Silent Hill: Revelation Director Discusses The Film’s Shortcomings


Considering that this is a topic I don’t get to write about very often, I’m going to open up and say that there are few franchises I love more than Silent Hill. Being a fan who’s been on board since the original game dropped in 1999, I’ve since felt compelled to regularly revisit the otherworldly town, often referring to it as “my home away from home.” Heck, I’ve even met and seen Akira Yamaoka perform live, an experience I will cherish for the rest of my days.

Hopefully, there are still some of you out there who share this sentiment, because we the fans have gotten the shaft in the time since 2012. If you’ll recall, that year brought us a triple threat of games – Downpour, Book of Memories and the HD Collection – each of which remain our last interactive experiences to fall under the Silent Hill banner, thanks to Silent Hills‘ cancellation and Konami’s inability to continue one of their most notorious intellectual properties.

Also dropping during that very year was the second film to be spun from the video games, that being Silent Hill: Revelation. Being a bit of a box office bomb, many will no doubt lob various criticisms at it, but while I felt that it fell short of the first movie, I didn’t hate it. Sure, 90 minutes (roughly) aren’t enough to squeeze in the massive mythology that comes along with this series and it could’ve benefited from an additional 30 minutes of breathing room similar to its predecessor, but the atmosphere, visual effects, production design and music that I’d come to love were all there.

Personally, I’m going to point the finger at the studio for wanting to make such a complex story accessible to the mainstream and hoping to attain a vibe similar to that of the Resident Evil flicks, but director MJ Bassett is taking full responsibility. Here’s what she had to say when recently appearing on The Movie Crypt podcast:

“Well it’s Silent Hill for me, isn’t it? You know I went into it trying to make a certain kind of film and it just didn’t work. It didn’t fall together, pieces didn’t fall together, and that was partly me trying to second guess what my producer wanted. We’d made Solomon Kane together. You know, so I really loved this guy and I wanted to make a movie he liked. With Kane, it was like that’s my movie, it was like ‘Fuck you I know how to make this movie,’ and I’m going to argue with you and I’m going to get what I wanted.

“With Silent Hill I felt it was much more a collaboration, and by the way, I wrote it and directed it, so its failings are my failings. But in hindsight, I should have fought for a more personal kind of vision for it. But I couldn’t satisfy the gamers, I couldn’t satisfy the audience, it was one or the other.”

While a variety of factors no doubt led to the film’s shortcomings, Bassett attributes some of the problems to having to conform to the template established by the previous director, Christophe Gans. As you may remember, he, while staying mostly true to the games, changed key elements, like, for instance, the cult. In the games, they were more like straight-up devil worshipers to oversimplify matters, but in the first movie, they were more comparable to extremist Christians from the time of the Salem witchcraft trials.

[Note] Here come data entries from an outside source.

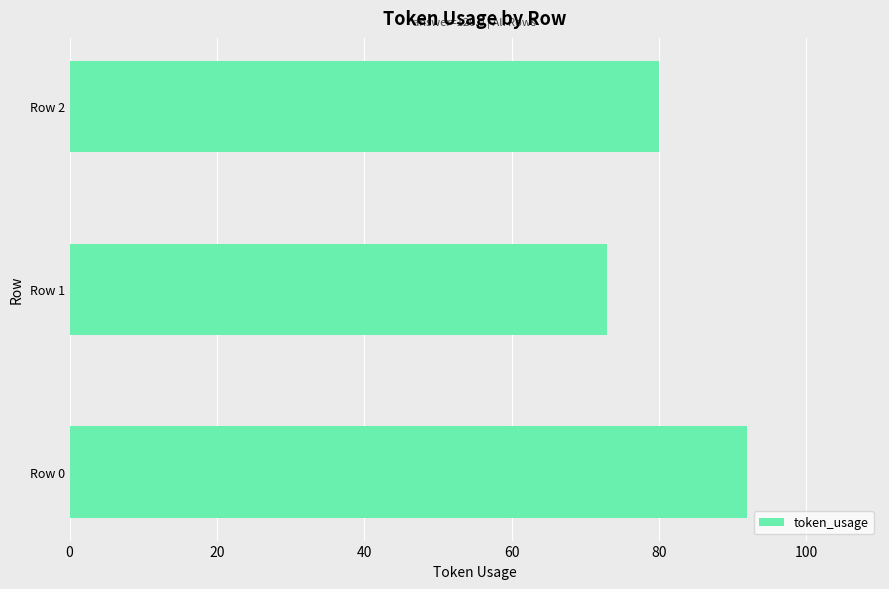

What is the change in value from Row 0 to Row 2?

-12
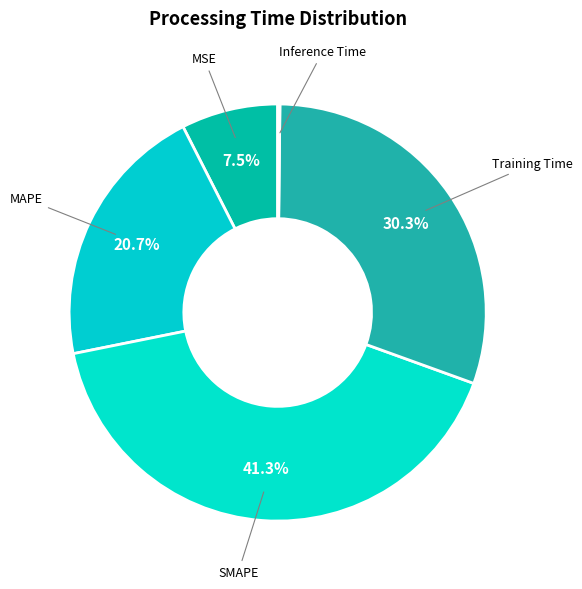

How many slices are in this pie chart?

5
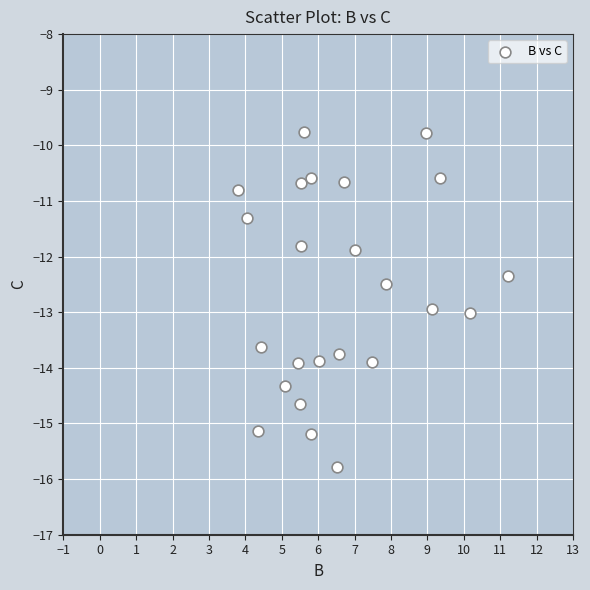

What is the range of X values (max minus min)?

7.4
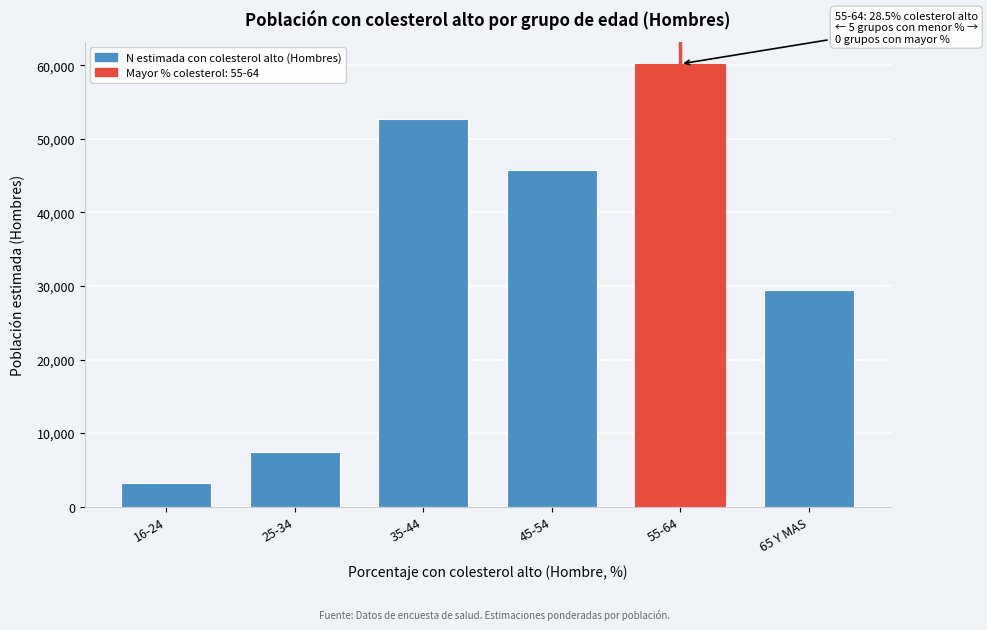

Reading left to right, what are all the values shown in this chart?

3178.4	7372.8	52661.6	45829.9	60210.9	29414.8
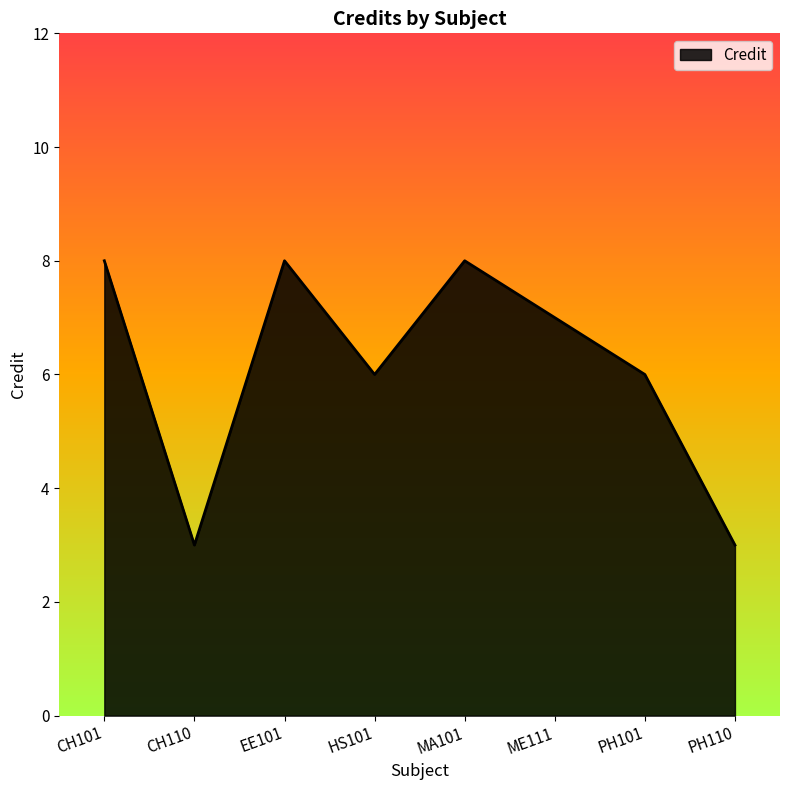

What position from the left is HS101?

4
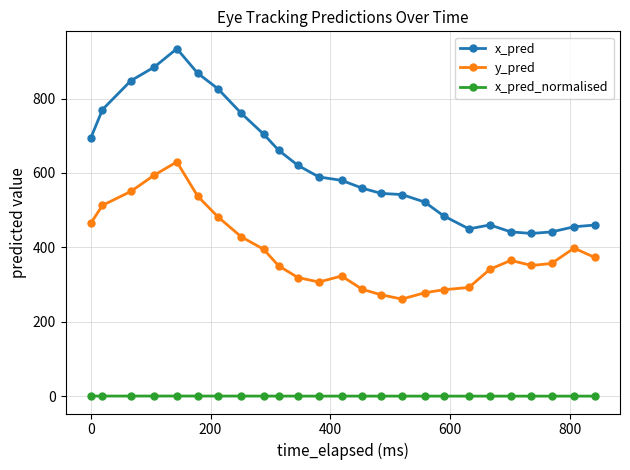

Which series has the largest range (max minus min)?

x_pred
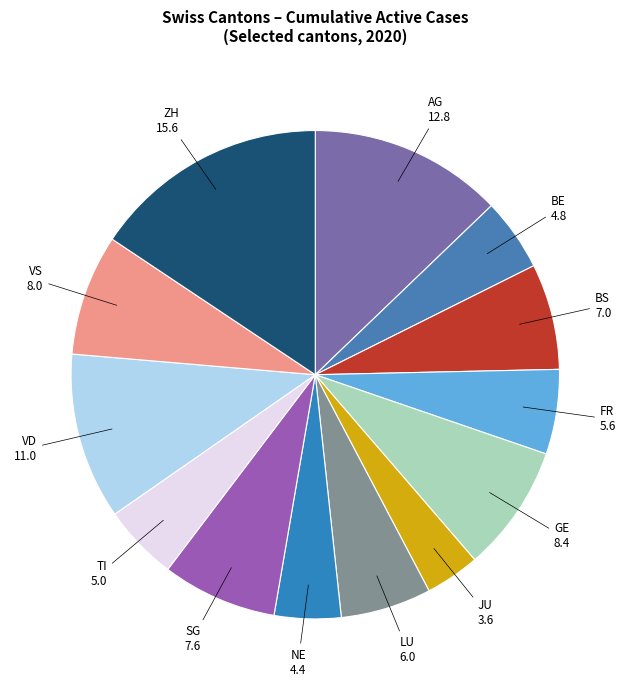

Does AG represent more than half of the total?

No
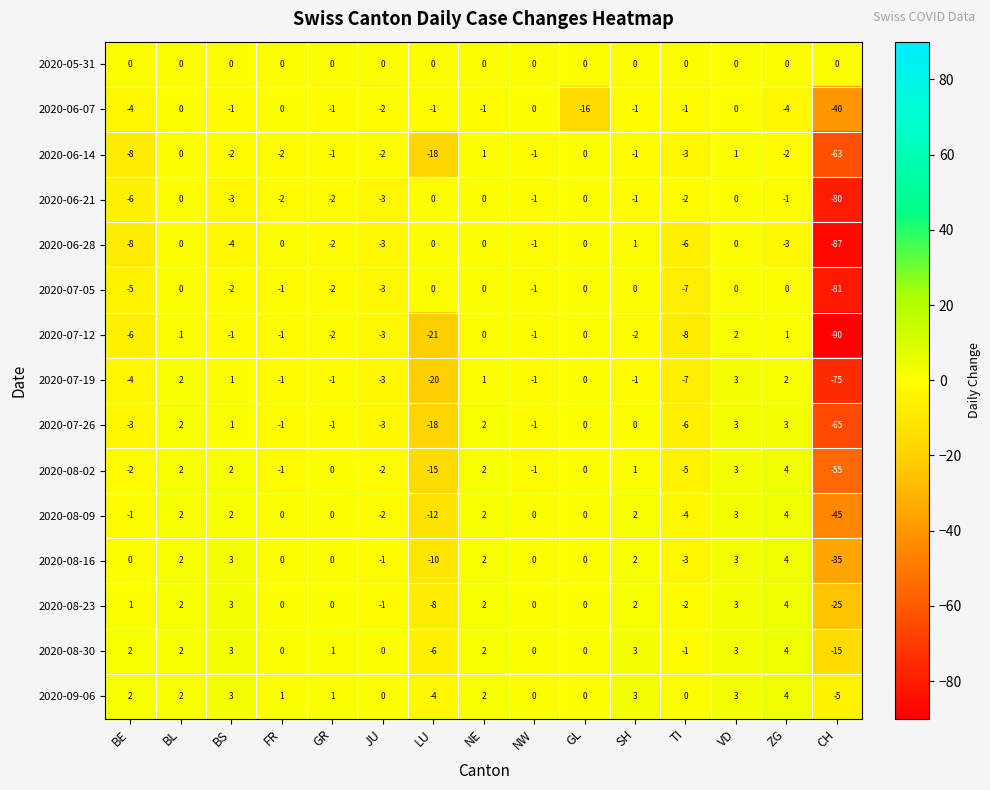

Where is 2020-08-02 nearest to the value -25?

LU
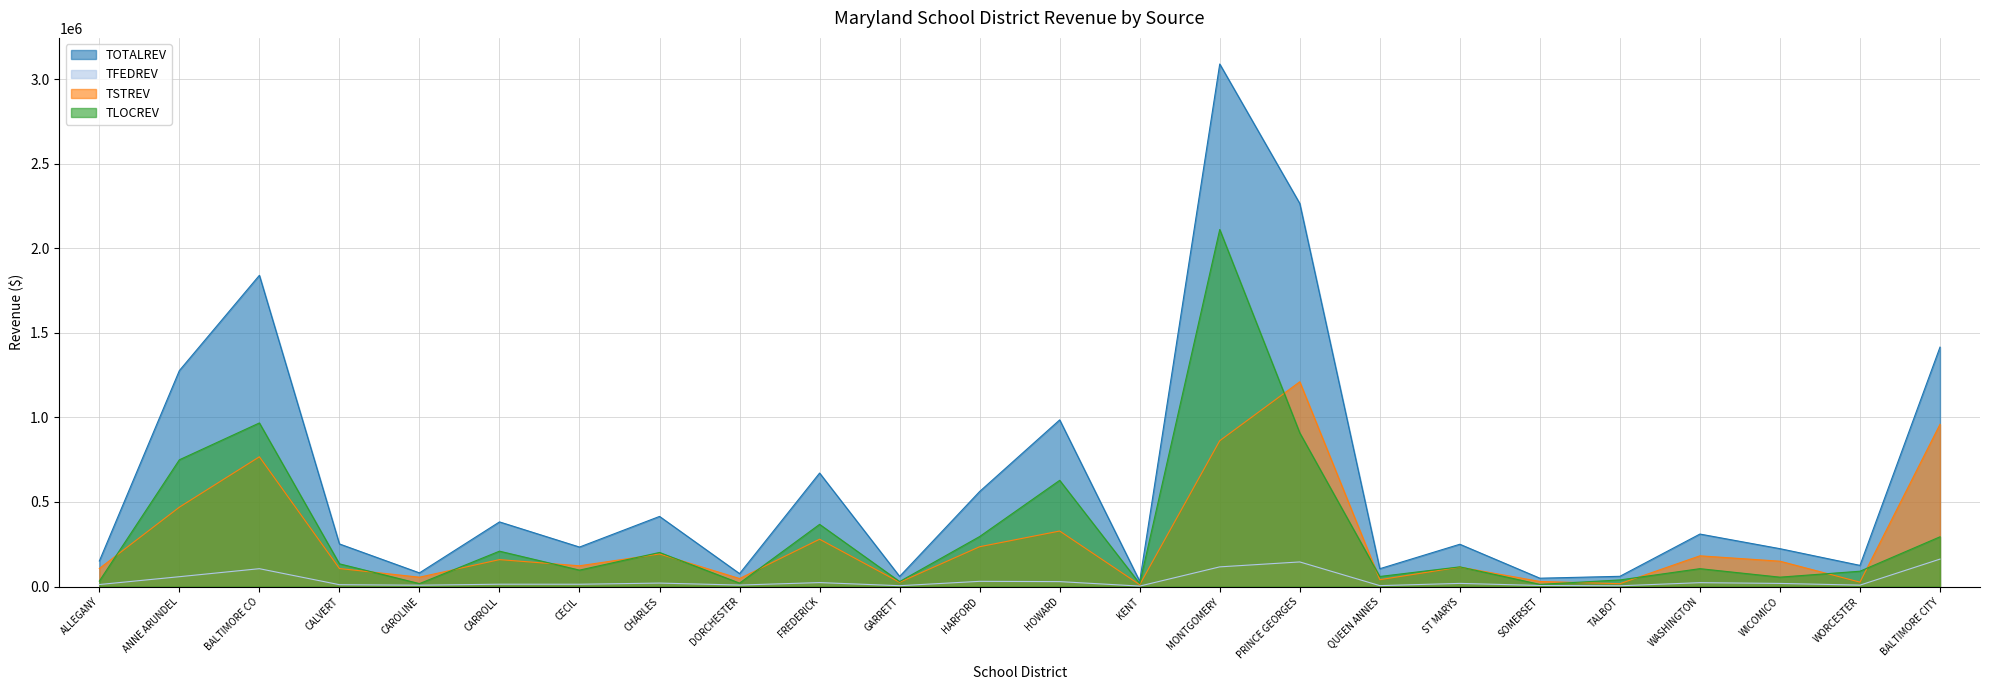

How many distinct data groups are displayed?

4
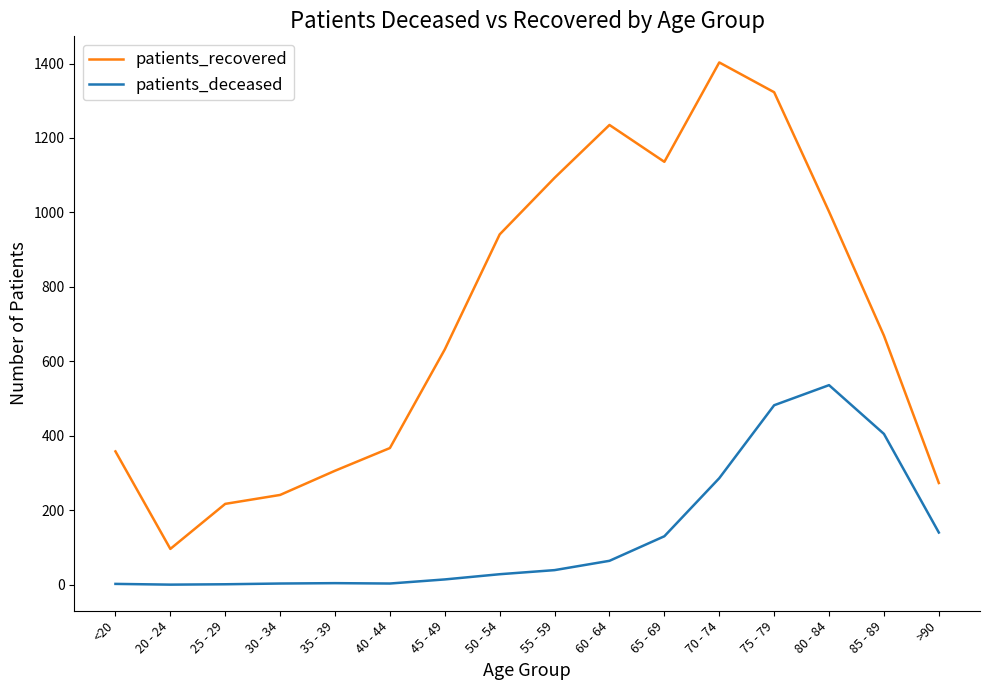

At which category is the sum across all series the highest?

75 - 79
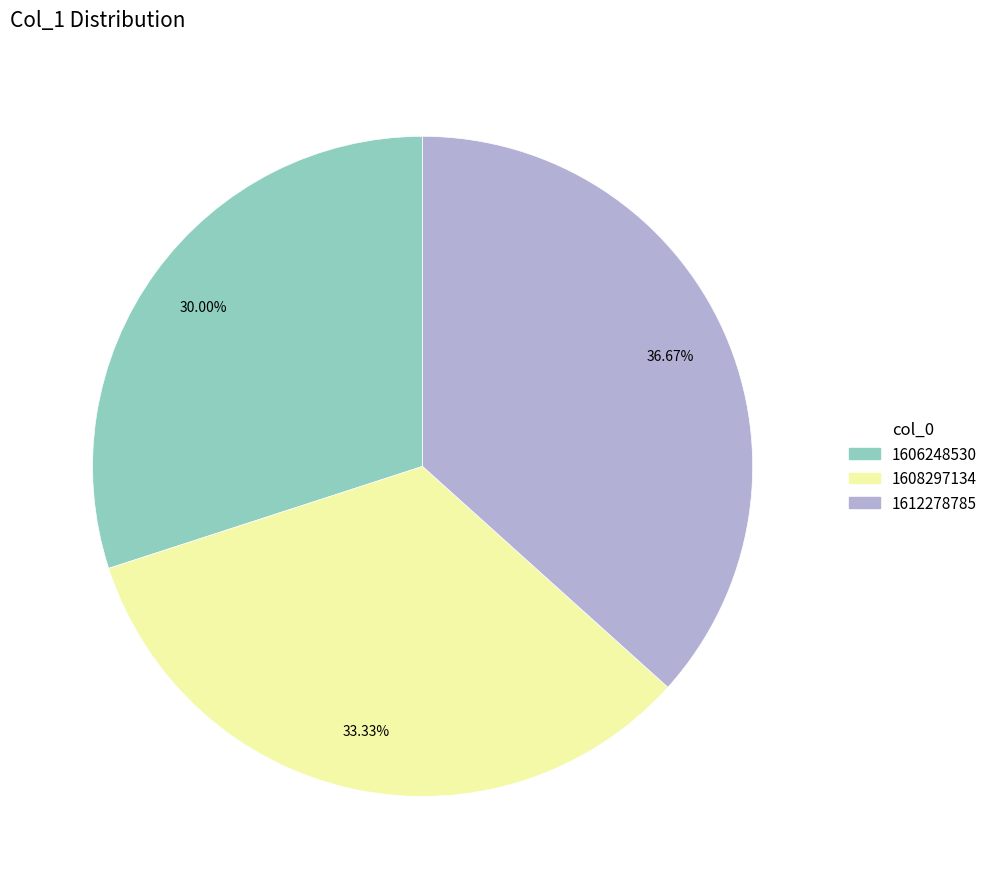

What portion of the pie excludes 1612278785?

63.3%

Seeing as how the first movie was based on the first Silent Hill game and the second was based on its sequel, Silent Hill 3, I can understand why Bassett wanted to align things with the source material. After all, the cult factored heavily into pretty much every aspect of that game, so they’re pretty hard to ignore.

But, in retrospect, Bassett wishes she’d gone in a different direction:

“With Silent Hill the mistake I made, I think, was trying to be too true to the game plots. You know, it’s a valuable piece of material, the game owners own it, if you start fucking around with their canon they’ll come and get you. Game fans will come and get you.

“I like the games. So I wanted to make a game story, but that’s the mistake, it should have been the games are the games and the movies are the movies.

“So with Silent Hill I had to make a sequel to the movie, so I had to take all Christophe’s story that he baked into it, but he deviated from the game, [so I] try and get back to the game and then make it accessible for a mainstream audience. It was just a nightmare dance and I couldn’t do it, so I’m very sorry to everyone who didn’t like the movie.”

All things considered, I’m glad that both Gans and Bassett stayed as true to the games as they did because what Silent Hill: Revelation and its predecessor accomplished isn’t often seen in movies adapted from games. My gripes with the Resident Evil pictures could fill a multi-volume series, and I can’t say the same thing in this case. To be honest, I’m just not sure if an original story would’ve resonated as much with myself and others as well.